IAIS Report: Global Insurance Sector Stable Amid Geoeconomic Risks
July 03, 2025
The International Association of Insurance Supervisors (IAIS) released its Global Insurance Market Report 2025 Mid-Year Update, based on preliminary data from its 2025 Global Monitoring Exercise (GME). According to IAIS, the report highlights stable solvency, liquidity, and profitability at the end of 2024, despite economic uncertainty.
Per the report, insurers maintained solid balance sheets through strong operations, capital reserves, and disciplined asset-liability management. However, some firms felt pressure from market volatility, declining interest rates, and widening bond spreads.
IAIS said aggregate systemic risk scores for global insurance groups remained steady compared to 2023. Increases in indicators like intrafinancial assets were offset by declines in areas such as minimum guarantees on variable products.
The report noted that global economic growth is expected to slow in 2025 due to trade tensions, market volatility, and rising debt. According to IAIS, these conditions could weigh on asset values and complicate liability management, though diversification has helped support returns.
IAIS identified geoeconomic fragmentation as a key risk, with rising geopolitical tensions creating challenges for insurers' asset and liability management. The report said insurers are responding with measures such as asset reallocation, scenario testing, and crisis planning.
According to IAIS, insurers' growing investments in private credit offer diversification and cash flow benefits but also introduce risks such as credit, liquidity, and valuation concerns that require careful oversight.
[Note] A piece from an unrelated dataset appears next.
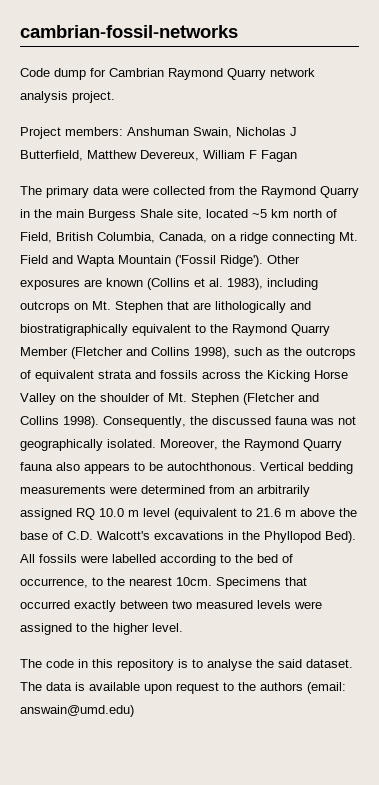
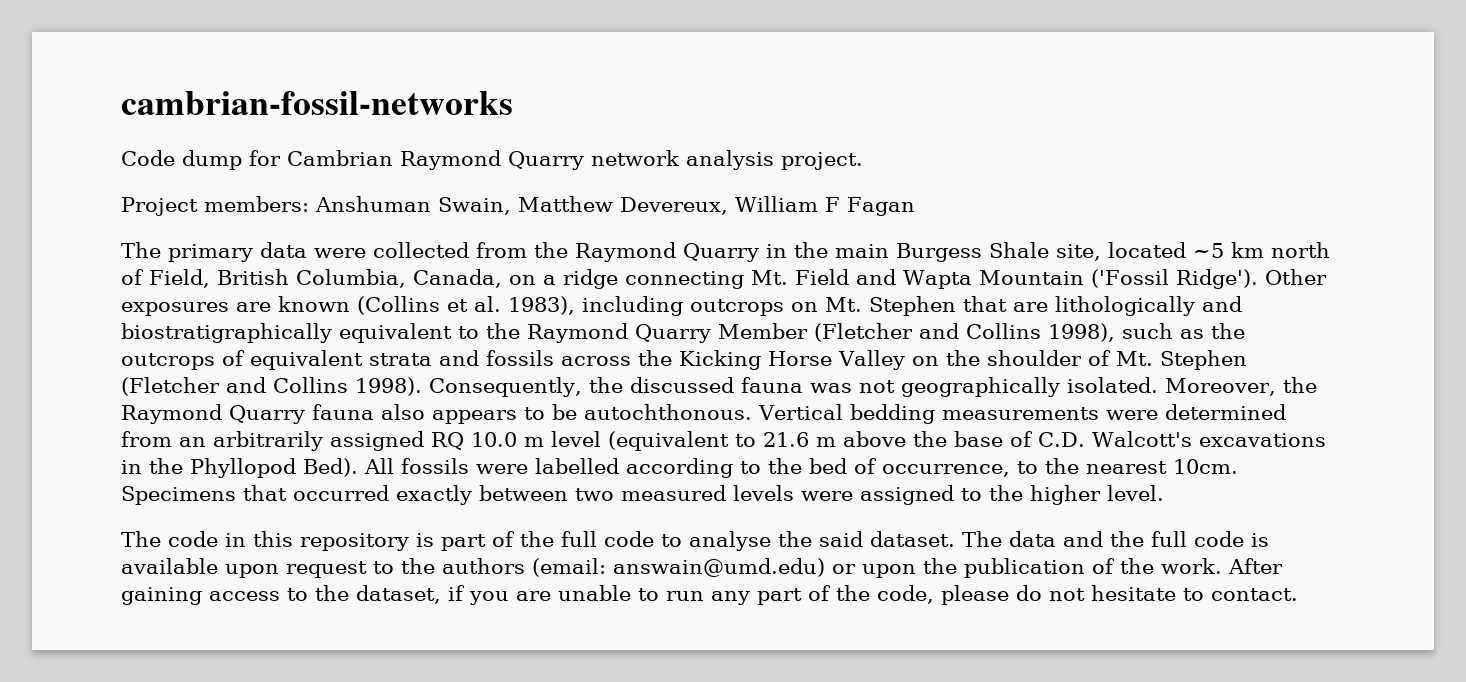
[236,127,297,136] [20,150,83,161] Nicholas J Butterfield, -> (511, 206) none
(188, 663) none -> [441,531,654,551] part of the full code
(72, 686) none -> [1063,531,1244,547] and the full code
(134, 711) none -> [832,558,1283,578] [121,585,1298,605] or upon the publication of the work. After gaining access to the dataset, if you are unable to run any part of the code, please do not hesitate to contact.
IAIS also highlighted insurers' increasing use of artificial intelligence (AI). Per the report, AI can improve efficiency and risk selection but raises governance, cyber, and operational risks that need strong management.
Finally, the report noted that cyber and climate-related risks remain top priorities for supervisors. IAIS said these areas will receive further attention in the year-end report, due in December 2025.